_Work to complete_. Copy word for word the part of the listing below that opens with the line containing "Przesuń w prawo, aby zobaczyć" and closes with the line containing "Licytuj teraz!", including both of those lines.

┌────────

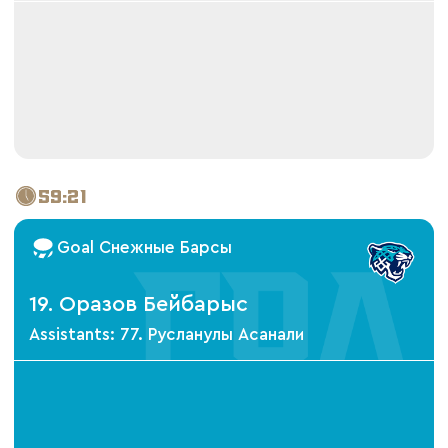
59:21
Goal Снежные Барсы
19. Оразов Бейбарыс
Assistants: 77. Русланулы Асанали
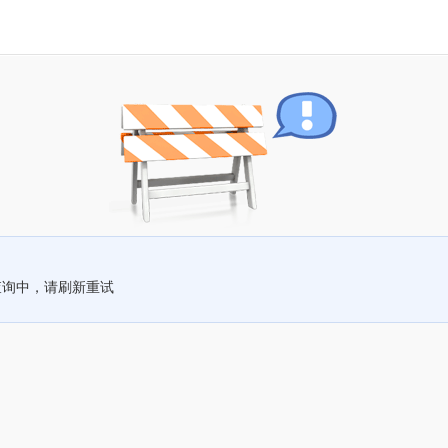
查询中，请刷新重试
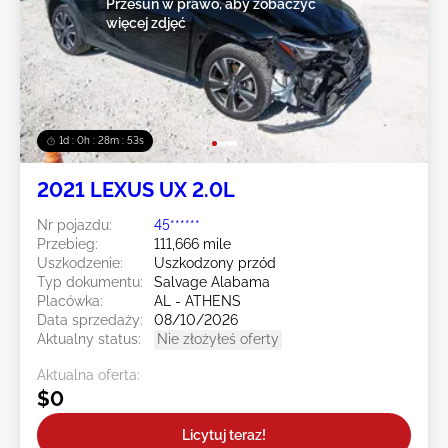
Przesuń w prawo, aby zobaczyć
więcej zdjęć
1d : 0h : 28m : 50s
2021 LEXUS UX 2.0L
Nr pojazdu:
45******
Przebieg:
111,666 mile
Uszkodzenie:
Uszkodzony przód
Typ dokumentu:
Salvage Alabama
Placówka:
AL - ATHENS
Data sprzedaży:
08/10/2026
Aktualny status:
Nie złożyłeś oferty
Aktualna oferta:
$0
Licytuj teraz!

└────────
┌────────

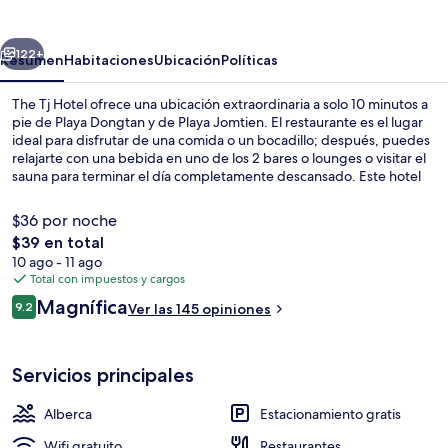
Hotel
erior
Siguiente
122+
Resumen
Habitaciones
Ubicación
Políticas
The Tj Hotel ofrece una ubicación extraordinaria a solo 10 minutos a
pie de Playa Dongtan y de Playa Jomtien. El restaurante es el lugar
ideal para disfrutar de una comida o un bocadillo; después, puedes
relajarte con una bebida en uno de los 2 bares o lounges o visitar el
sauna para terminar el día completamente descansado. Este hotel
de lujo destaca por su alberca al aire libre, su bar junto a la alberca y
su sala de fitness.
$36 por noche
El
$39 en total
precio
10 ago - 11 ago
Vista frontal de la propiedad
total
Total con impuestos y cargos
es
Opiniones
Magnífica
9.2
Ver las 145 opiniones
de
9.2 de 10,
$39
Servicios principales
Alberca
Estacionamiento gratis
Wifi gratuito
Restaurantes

└────────
┌────────

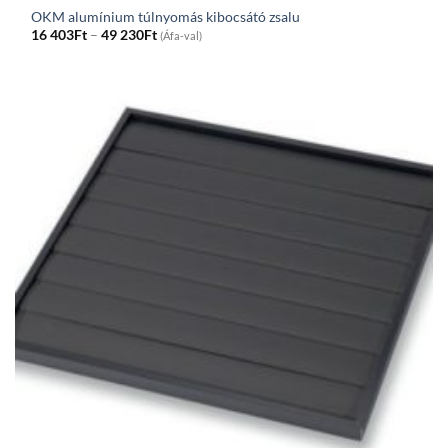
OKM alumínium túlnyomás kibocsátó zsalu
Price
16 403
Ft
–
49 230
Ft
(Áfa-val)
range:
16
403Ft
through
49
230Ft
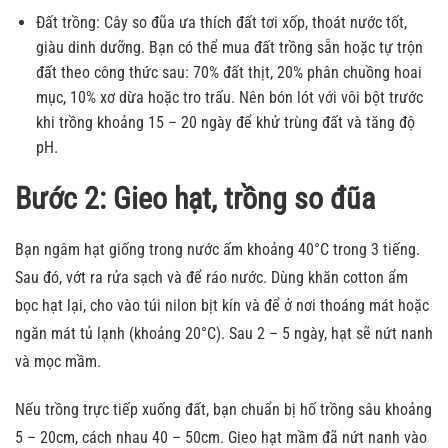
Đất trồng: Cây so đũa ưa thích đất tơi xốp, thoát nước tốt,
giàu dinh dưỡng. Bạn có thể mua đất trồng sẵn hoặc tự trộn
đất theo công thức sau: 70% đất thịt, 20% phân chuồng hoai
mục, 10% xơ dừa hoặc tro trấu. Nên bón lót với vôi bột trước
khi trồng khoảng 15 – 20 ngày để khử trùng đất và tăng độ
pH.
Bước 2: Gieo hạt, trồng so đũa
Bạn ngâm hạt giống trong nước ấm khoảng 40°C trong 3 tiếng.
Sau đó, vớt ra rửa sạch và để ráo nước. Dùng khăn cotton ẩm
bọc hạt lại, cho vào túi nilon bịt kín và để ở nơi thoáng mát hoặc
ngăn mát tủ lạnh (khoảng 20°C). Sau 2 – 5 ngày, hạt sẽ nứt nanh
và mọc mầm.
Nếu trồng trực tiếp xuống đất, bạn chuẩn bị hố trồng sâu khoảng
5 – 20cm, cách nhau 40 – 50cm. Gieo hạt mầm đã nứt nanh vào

└────────

_Result of the task_.
Przesuń w prawo, aby zobaczyć
więcej zdjęć
1d : 0h : 28m : 50s
2021 LEXUS UX 2.0L
Nr pojazdu:
45******
Przebieg:
111,666 mile
Uszkodzenie:
Uszkodzony przód
Typ dokumentu:
Salvage Alabama
Placówka:
AL - ATHENS
Data sprzedaży:
08/10/2026
Aktualny status:
Nie złożyłeś oferty
Aktualna oferta:
$0
Licytuj teraz!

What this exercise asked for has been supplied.